I wondered why Dad wasn’t coming home from the shop. He and three or four other men repaired electric motors for factories as part of the war effort. Working late at the shop one night—and in the darkness at the rear of the second floor -- he fell down an elevator shaft, breaking an arm and a leg. Confined to a hospital bed in traction for weeks, he worried about the shop’s keeping up with demand.
I went off to kindergarten at our small township school three months after the D-Day invasion at Normandy in 1944. There was an American flag with its bright red, white, and blue colors in the corner of the classroom, and we would recite the Pledge of Allegiance. And we regularly sang, “My country ‘tis of thee, sweet land of liberty -- land where my fathers died, land of the pilgrims’ pride.” But my America was still largely one of Thanksgiving feasts and Christmas presents -- not really knowing that fathers and sons, mothers and daughters, were still dying for that sweet liberty.
Only later in life did I begin to understand why Dad wasn’t come home from the shop and why there were row upon row of white crosses above the cliffs of Normandy. I learned that Bedford, Virginia, lost 19 of her sons on the beaches at Normandy, a horrific toll for a tiny town in the foothills of the Alleghenies. I was gradually becoming an American.

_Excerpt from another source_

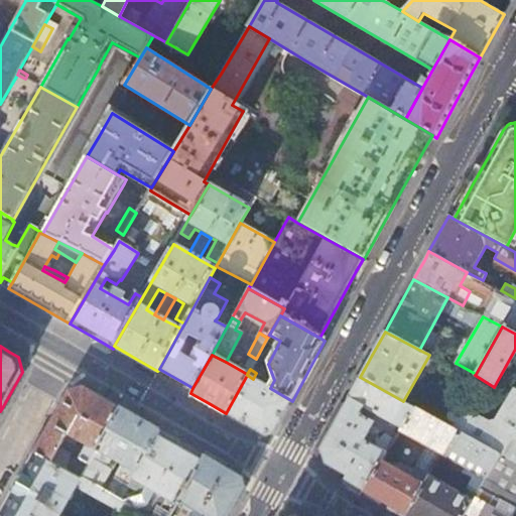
[(446,398),(453,401),(467,375),(461,372),(446,398)]
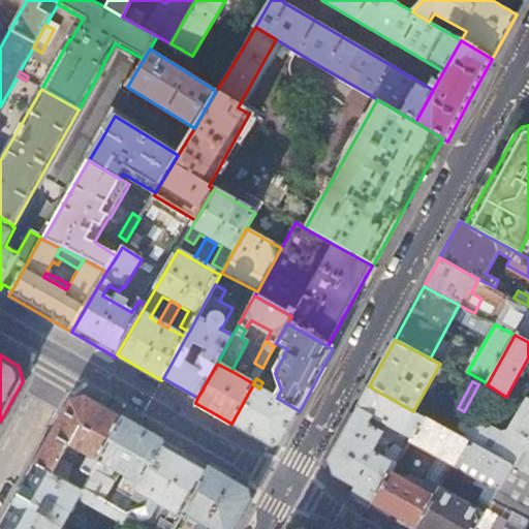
[(259,389),(253,384),(231,424),(271,446),(282,442),(297,415),(300,411),(277,398),(259,389)]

In the late summer of 1953, I was about to start my freshman year of high school. I was still awake with the radio on while my sister and parents slept. The Korean conflict was winding down, and my brother was still serving in the Coast Guard. His best buddy, Leigh Whitaker was an army medic in Korea, his unit being overrun in an attack south of Seoul. Most were killed, Leigh disappeared, and for the past 37 months was an MIA, missing in action.
A final list of returning POW’s -- prisoners of war -- was being read off on the radio. Suddenly the words came crackling over my bedside radio, “Charles Leigh Whitaker, Cincinnati, Ohio.” I shot out of bed to wake up my sister and parents. “Leigh’s coming home.”
Newly married, my wife and I were living in Boston in 1963 when President Kennedy was assassinated, shocking the nation and particularly his home state where we were. Only later did I see the photo of Leigh Whitaker, his wife, and children with President Kennedy at the White House a few months before the assassination. Leigh and Joyce’s two children were the National Poster Children for Muscular Dystrophy.
Civil rights marches, sit-ins, Martin Luther King Jr.’s stirring “I have a dream” speech. The awareness of the limited liberty that blacks, other minorities, and women had was a disturbing but real echo of those words, “My country ‘tis of thee, sweet land of liberty.” Sweeter for some than others.
I now have a fuller understanding of what it means to be an American. All gave some, and some gave all. The boys from Bedford, POWs, army and navy nurses, my Dad’s repair shop were all part of a larger, longer effort to grant a full measure of liberty to all Americans.
What experiences shaped your understanding of being an American? Has it changed with the ebb and flow of world events and personal triumphs and tragedies? Let us all reflect on what American has been, is today, and should be in the future. And God bless America on this 240th celebration of our independence.
James F. Burns is a retired professor at the University of Florida.